I opened the door as the person outside reached out for it. Chris was also tall, also well-built, also good looking, with a trim little mustache over his full lips. He carried a grocery bag from which protruded a long loaf of bread and a bottle of wine. He looked up at me in surprise. I gave him another one of my big smiles. Funny, people almost never smile back.

“Hi,” I said. “Thomas has had an accident.”

“Is he all right?” He hurried past me. The demon relieved him of the grocery bag as he went by, and I don’t think he noticed.

He looked around the living room and saw the turned-over couch. Tommy’s feet were protruding from under it. “Tommy!” He called. “Is he all right?” He started heaving on the couch, trying to shift it. It was darned heavy, I know. “Tommy?”

The demon said, “Tell him that I won’t be coming back.”

Chris paused and looked up at him. “Look, man, it wasn’t my idea. All right?”

“Just tell him.” The demon walked past me out the door.

He sat relaxed and easy in the passenger seat as I found my way back to the freeway and headed for home. I had a couple of strong questions for him.

“Why did you go with him?”

“I had to,” he answered quietly.

“Yeah?

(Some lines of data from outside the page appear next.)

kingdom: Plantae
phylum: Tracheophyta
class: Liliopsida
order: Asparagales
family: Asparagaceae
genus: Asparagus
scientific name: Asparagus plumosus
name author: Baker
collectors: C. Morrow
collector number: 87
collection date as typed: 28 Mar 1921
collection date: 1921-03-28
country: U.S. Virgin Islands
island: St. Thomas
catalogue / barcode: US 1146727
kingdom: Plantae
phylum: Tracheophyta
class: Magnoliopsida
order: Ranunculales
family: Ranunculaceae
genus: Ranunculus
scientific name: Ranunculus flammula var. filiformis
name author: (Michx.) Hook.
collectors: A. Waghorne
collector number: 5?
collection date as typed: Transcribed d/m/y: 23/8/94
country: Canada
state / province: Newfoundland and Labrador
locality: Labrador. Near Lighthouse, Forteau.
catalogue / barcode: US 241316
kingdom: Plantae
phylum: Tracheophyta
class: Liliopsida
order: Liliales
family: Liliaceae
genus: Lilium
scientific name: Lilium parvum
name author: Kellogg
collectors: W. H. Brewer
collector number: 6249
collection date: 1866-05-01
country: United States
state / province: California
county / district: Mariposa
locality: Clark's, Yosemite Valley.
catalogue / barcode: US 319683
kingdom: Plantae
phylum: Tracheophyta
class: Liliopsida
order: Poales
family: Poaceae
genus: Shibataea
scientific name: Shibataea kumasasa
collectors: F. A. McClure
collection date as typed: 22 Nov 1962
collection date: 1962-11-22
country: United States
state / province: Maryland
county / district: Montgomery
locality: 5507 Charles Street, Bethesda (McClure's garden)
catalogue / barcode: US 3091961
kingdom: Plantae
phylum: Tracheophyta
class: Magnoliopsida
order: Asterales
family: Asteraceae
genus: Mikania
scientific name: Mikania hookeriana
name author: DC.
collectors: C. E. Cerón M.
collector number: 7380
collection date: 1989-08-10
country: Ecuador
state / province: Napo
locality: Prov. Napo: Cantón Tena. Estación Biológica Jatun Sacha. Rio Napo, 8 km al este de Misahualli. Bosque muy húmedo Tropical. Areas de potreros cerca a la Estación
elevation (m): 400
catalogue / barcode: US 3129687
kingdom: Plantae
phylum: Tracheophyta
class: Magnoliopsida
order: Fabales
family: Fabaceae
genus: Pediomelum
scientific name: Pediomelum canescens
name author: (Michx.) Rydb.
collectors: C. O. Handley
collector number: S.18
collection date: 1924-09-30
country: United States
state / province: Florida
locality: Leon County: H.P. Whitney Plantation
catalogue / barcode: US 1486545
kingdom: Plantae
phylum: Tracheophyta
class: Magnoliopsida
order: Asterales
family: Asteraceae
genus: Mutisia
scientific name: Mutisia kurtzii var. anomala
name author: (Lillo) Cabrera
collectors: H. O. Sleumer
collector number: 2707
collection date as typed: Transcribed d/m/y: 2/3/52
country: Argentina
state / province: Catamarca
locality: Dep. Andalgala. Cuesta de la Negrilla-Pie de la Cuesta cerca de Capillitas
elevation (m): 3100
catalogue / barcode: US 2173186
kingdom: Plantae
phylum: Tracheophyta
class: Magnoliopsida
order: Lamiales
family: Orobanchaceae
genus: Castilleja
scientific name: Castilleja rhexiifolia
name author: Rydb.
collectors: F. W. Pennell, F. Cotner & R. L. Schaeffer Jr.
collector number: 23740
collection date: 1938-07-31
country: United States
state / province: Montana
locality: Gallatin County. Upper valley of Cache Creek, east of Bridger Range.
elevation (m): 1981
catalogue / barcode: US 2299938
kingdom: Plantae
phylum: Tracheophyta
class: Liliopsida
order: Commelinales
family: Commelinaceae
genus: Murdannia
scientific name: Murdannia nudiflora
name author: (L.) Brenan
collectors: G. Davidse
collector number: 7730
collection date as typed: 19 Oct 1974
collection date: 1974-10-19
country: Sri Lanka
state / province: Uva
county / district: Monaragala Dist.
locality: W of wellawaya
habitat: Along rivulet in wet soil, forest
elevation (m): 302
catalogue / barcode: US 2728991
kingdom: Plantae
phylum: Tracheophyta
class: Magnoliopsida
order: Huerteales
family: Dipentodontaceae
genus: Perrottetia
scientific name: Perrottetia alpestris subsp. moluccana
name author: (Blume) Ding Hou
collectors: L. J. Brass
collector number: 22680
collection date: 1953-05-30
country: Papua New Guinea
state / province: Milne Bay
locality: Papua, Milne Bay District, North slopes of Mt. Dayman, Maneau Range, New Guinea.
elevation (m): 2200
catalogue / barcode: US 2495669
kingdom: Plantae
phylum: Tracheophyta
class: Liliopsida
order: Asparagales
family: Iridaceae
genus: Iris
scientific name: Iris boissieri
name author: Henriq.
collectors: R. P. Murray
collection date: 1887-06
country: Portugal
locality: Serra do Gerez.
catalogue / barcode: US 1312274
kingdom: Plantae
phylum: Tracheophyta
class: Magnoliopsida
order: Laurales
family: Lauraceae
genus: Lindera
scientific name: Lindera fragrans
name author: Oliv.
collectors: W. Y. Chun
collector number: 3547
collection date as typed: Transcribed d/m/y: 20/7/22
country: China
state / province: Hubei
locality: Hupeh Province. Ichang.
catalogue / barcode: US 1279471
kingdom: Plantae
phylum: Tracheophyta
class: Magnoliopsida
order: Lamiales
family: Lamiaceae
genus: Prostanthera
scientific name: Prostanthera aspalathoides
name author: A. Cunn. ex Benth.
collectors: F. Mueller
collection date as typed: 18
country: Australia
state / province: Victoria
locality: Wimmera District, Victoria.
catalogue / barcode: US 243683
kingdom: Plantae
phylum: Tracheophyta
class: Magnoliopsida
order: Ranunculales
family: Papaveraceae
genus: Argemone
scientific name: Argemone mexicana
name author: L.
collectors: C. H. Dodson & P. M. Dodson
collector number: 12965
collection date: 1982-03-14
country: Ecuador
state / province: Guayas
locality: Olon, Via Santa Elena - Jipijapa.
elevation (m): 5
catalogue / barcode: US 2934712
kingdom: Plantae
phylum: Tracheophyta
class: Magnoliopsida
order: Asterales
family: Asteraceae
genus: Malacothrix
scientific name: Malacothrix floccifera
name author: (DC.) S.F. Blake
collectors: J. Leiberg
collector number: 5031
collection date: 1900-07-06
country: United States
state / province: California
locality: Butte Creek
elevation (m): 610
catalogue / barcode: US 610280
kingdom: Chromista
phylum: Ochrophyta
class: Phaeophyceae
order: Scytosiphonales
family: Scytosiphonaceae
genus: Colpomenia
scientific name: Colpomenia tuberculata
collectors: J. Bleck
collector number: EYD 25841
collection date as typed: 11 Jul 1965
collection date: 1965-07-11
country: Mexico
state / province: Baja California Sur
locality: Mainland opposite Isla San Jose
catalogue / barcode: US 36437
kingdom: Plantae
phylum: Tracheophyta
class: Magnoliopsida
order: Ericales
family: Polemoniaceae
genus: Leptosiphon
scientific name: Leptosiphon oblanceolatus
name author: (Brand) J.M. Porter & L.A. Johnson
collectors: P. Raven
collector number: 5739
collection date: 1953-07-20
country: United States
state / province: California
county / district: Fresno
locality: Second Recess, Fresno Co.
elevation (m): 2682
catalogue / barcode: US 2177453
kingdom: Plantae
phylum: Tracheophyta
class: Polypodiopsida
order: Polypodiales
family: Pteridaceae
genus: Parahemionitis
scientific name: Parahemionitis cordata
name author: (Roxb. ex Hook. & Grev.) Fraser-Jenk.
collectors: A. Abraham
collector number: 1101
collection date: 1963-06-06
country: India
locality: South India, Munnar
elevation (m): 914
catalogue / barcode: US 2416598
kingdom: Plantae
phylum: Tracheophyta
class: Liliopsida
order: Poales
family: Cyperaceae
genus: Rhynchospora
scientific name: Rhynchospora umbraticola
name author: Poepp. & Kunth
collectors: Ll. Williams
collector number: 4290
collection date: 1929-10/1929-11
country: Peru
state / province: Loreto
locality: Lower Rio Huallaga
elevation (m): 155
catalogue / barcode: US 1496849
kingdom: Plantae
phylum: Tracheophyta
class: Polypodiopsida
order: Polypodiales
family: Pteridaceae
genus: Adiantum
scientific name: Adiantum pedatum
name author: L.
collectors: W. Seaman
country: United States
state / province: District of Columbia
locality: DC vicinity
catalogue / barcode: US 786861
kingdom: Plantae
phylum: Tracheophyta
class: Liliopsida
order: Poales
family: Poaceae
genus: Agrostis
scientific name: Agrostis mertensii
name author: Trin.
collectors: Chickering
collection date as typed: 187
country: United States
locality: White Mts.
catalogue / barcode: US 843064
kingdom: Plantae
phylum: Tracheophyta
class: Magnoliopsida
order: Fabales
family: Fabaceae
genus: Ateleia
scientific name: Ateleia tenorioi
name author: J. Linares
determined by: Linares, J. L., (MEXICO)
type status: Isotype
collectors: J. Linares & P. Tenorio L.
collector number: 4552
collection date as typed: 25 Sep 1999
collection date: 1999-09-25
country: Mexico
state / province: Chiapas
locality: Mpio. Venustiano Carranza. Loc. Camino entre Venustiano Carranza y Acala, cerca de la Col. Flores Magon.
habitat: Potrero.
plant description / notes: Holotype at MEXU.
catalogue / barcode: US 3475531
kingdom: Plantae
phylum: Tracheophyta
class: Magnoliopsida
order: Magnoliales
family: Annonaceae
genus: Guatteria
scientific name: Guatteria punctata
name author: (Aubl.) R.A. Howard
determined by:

Was that your old master?”

“Not precisely. He only thought he was. He had something of mine. I had to get it back.”

“What? The money?” I knew it wasn’t that, but I said it anyway.

“No.”

“That thing you found? In his headboard?”

He pulled it out of his jacket pocket. I saw the glow in his hand. “My soul,” he said softly, leaning over it. “It’s mine again. And now, everything has changed.”